Furthermore, he pointed out: “In the year 2025, there remains no accepted response on why we sleep. Different researchers make different claims and sometimes these are the same and sometimes they are different. We know healthy sleep makes us healthy and poor sleep makes us unhealthy.”
“For clinical neurologists like me, it is challenging to agree that a sleeping medication will cause dementia, and I would reassure my patients the benefits or a good night sleep outweigh any claimed potential risk these can cause memory loss as you age or dementia,” Segil added.
Finally, MNT spoke with Peter G. Polos, MD, PhD, FCCP, FAASM, an assistant professor of sleep medicine at the Hackensack Meridian Neuroscience Institute at JFK University Medical Center in New Jersey, about this research.
Polos, who was not involved in the study, commented that he found the results intriguing.
“There is no doubt that the interaction between the glymphatic system and various transmitters and waste products in the brain can work in synchrony,” he said.
“This study suggests that alterations in this tight balance have potential cellular and perhaps clinical consequences.
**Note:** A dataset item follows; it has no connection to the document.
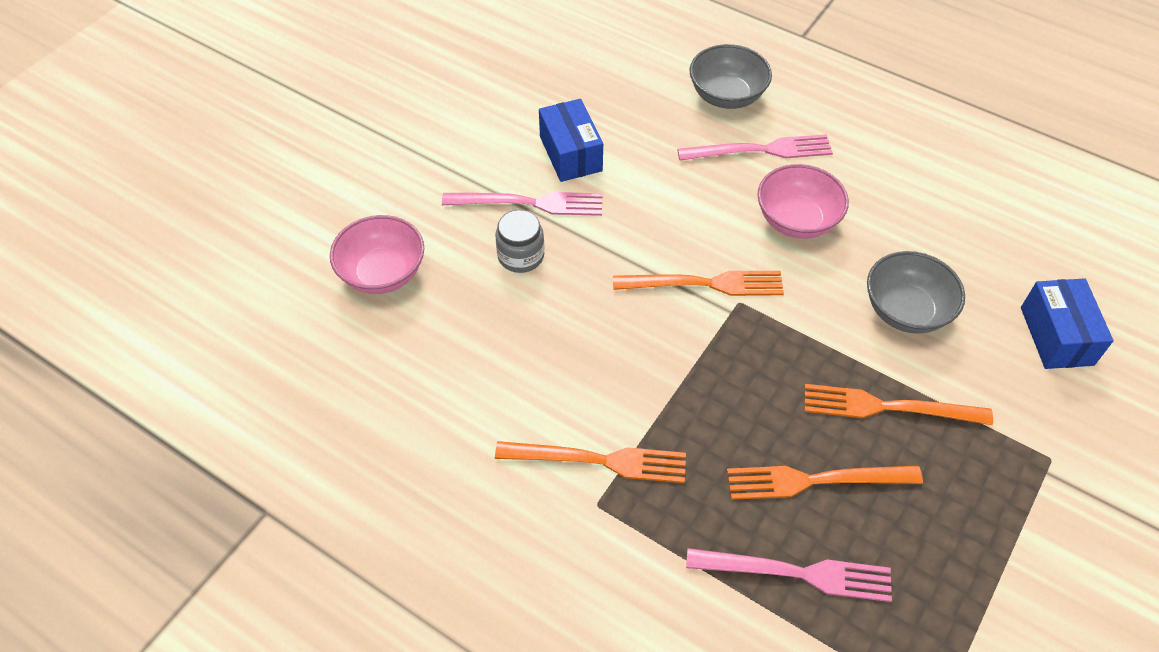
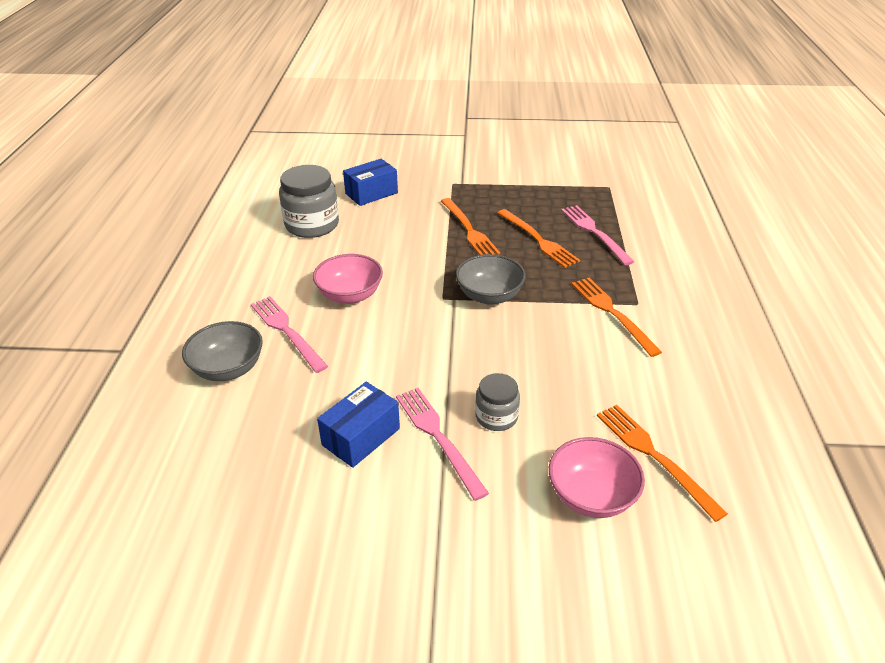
camera: 120 degrees left, 15 degrees down
(704, 284) = (441, 316): orange fork -> orange fork (655, 456)
(906, 311) = (394, 238): grey bowl -> grey bowl (489, 296)
(986, 238) = (312, 225): none -> grey jar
While fascinating, we must remind ourselves that this is an animal study and, as is often the case, extrapolation of animal data to humans must be done cautiously. Nonetheless, it does give clinicians a phenomenon that is deserving of some discussion.”
– Peter G. Polos, MD, PhD, FCCP, FAASM
“If more work were to be done in this area, we certainly would like to see if studies could assess the impact of sleep aids on human glymphatic flow,” Polos continued. “This of course would require noninvasive techniques and perhaps some advanced imaging. Such information, even if in small numbers, would be of benefit.”
“The interaction between the brain, quality sleep, and overall health cannot be understated,” he added. “The rhythmic nature of sleep and the regular cycling of sleep stages have been well studied, We have learned much about the effects of alterations in the brain and their impact on sleep, We do have much more to learn and so we, as sleep physicians, fully support continued research in the relationship between the brain, sleep, and overall health.”